Personally, I don't think there's a way to get TimeMachine to backup directly to a remote server (I could be wrong) but backing up the sparsebundle file sounds like a great solution, especially if only new data is transfered.

I use TimeMachine to backup to a Linux NAS on my LAN using a sparsebundle image, but I've never backed up that to a remote server.
 
Great replies guys. THanks!

Since I am backing up multiple drives, excluding file types, excluding directories, etc. I am not sure that the sparesebundle image will work.

With that in mind, I think that I will try RSYNC, as that is what I was using for local backups, prior to Time Machine. I had never heard of openfiler before, but I am reading up on it now.

Any suggestions for setting up a secure connection between a 10.6 iMac and a Linux box over the Internet?
 
You'd be investing a lot of time, if not a lot of money, in a solution that will almost certainly not 'just work'. TM on a remote network is pretty much out of the question for starters due to reliability issues, and rsync of sparsebundles also has plenty of opportunities for problems.

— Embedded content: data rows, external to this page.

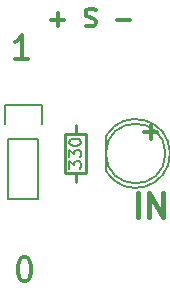
<source format=gbr>
G04 #@! TF.FileFunction,Legend,Top*
%FSLAX46Y46*%
G04 Gerber Fmt 4.6, Leading zero omitted, Abs format (unit mm)*
G04 Created by KiCad (PCBNEW (2015-08-15 BZR 6092)-product) date 2/18/2016 8:20:52 PM*
%MOMM*%
G01*
G04 APERTURE LIST*
%ADD10C,0.100000*%
%ADD11C,0.300000*%
%ADD12C,0.381000*%
%ADD13C,0.254000*%
%ADD14C,0.150000*%
G04 APERTURE END LIST*
D10*
D11*
X134015238Y-105313238D02*
X134208762Y-105313238D01*
X134402286Y-105410000D01*
X134499048Y-105506762D01*
X134595810Y-105700286D01*
X134692571Y-106087333D01*
X134692571Y-106571143D01*
X134595810Y-106958190D01*
X134499048Y-107151714D01*
X134402286Y-107248476D01*
X134208762Y-107345238D01*
X134015238Y-107345238D01*
X133821714Y-107248476D01*
X133724952Y-107151714D01*
X133628191Y-106958190D01*
X133531429Y-106571143D01*
X133531429Y-106087333D01*
X133628191Y-105700286D01*
X133724952Y-105506762D01*
X133821714Y-105410000D01*
X134015238Y-105313238D01*
X134438571Y-88549238D02*
X133277429Y-88549238D01*
X133858000Y-88549238D02*
X133858000Y-86517238D01*
X133664476Y-86807524D01*
X133470952Y-87001048D01*
X133277429Y-87097810D01*
X136342858Y-85197143D02*
X137485715Y-85197143D01*
X136914286Y-85768571D02*
X136914286Y-84625714D01*
X139271429Y-85697143D02*
X139485715Y-85768571D01*
X139842858Y-85768571D01*
X139985715Y-85697143D01*
X140057144Y-85625714D01*
X140128572Y-85482857D01*
X140128572Y-85340000D01*
X140057144Y-85197143D01*
X139985715Y-85125714D01*
X139842858Y-85054286D01*
X139557144Y-84982857D01*
X139414286Y-84911429D01*
X139342858Y-84840000D01*
X139271429Y-84697143D01*
X139271429Y-84554286D01*
X139342858Y-84411429D01*
X139414286Y-84340000D01*
X139557144Y-84268571D01*
X139914286Y-84268571D01*
X140128572Y-84340000D01*
X141914286Y-85197143D02*
X143057143Y-85197143D01*
D12*
X143715620Y-101884238D02*
X143715620Y-99852238D01*
X144683239Y-101884238D02*
X144683239Y-99852238D01*
X145844381Y-101884238D01*
X145844381Y-99852238D01*
D11*
X144208572Y-94722143D02*
X145351429Y-94722143D01*
X144780000Y-95293571D02*
X144780000Y-94150714D01*
D13*
X138430000Y-98171000D02*
X138430000Y-98933000D01*
X138430000Y-94869000D02*
X138430000Y-94107000D01*
X139319000Y-94869000D02*
X139065000Y-94869000D01*
X139319000Y-94869000D02*
X139319000Y-98171000D01*
X139319000Y-98171000D02*
X137541000Y-98171000D01*
X137541000Y-98171000D02*
X137541000Y-94869000D01*
X137541000Y-94869000D02*
X139065000Y-94869000D01*
D14*
X141025112Y-98044904D02*
G75*
G03X141010000Y-95020000I2484888J1524904D01*
G01*
X141010000Y-98020000D02*
X141010000Y-95020000D01*
X146027936Y-96520000D02*
G75*
G03X146027936Y-96520000I-2517936J0D01*
G01*
X132730000Y-95270000D02*
X132730000Y-100350000D01*
X132730000Y-100350000D02*
X135270000Y-100350000D01*
X135270000Y-100350000D02*
X135270000Y-95270000D01*
X135550000Y-92450000D02*
X135550000Y-94000000D01*
X135270000Y-95270000D02*
X132730000Y-95270000D01*
X132450000Y-94000000D02*
X132450000Y-92450000D01*
X132450000Y-92450000D02*
X135550000Y-92450000D01*
X137882381Y-97805714D02*
X137882381Y-97186666D01*
X138263333Y-97520000D01*
X138263333Y-97377142D01*
X138310952Y-97281904D01*
X138358571Y-97234285D01*
X138453810Y-97186666D01*
X138691905Y-97186666D01*
X138787143Y-97234285D01*
X138834762Y-97281904D01*
X138882381Y-97377142D01*
X138882381Y-97662857D01*
X138834762Y-97758095D01*
X138787143Y-97805714D01*
X137882381Y-96853333D02*
X137882381Y-96234285D01*
X138263333Y-96567619D01*
X138263333Y-96424761D01*
X138310952Y-96329523D01*
X138358571Y-96281904D01*
X138453810Y-96234285D01*
X138691905Y-96234285D01*
X138787143Y-96281904D01*
X138834762Y-96329523D01*
X138882381Y-96424761D01*
X138882381Y-96710476D01*
X138834762Y-96805714D01*
X138787143Y-96853333D01*
X137882381Y-95615238D02*
X137882381Y-95519999D01*
X137930000Y-95424761D01*
X137977619Y-95377142D01*
X138072857Y-95329523D01*
X138263333Y-95281904D01*
X138501429Y-95281904D01*
X138691905Y-95329523D01*
X138787143Y-95377142D01*
X138834762Y-95424761D01*
X138882381Y-95519999D01*
X138882381Y-95615238D01*
X138834762Y-95710476D01*
X138787143Y-95758095D01*
X138691905Y-95805714D01*
X138501429Y-95853333D01*
X138263333Y-95853333D01*
X138072857Y-95805714D01*
X137977619Y-95758095D01*
X137930000Y-95710476D01*
X137882381Y-95615238D01*
M02*

</source>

Embrace the Fisher-Price: Carbonite, Mozy, iBackup, etc.
 
You'd be investing a lot of time, if not a lot of money, in a solution that will almost certainly not 'just work'. TM on a remote network is pretty much out of the question for starters due to reliability issues, and rsync of sparsebundles also has plenty of opportunities for problems.

Embrace the Fisher-Price: Carbonite, Mozy, iBackup, etc.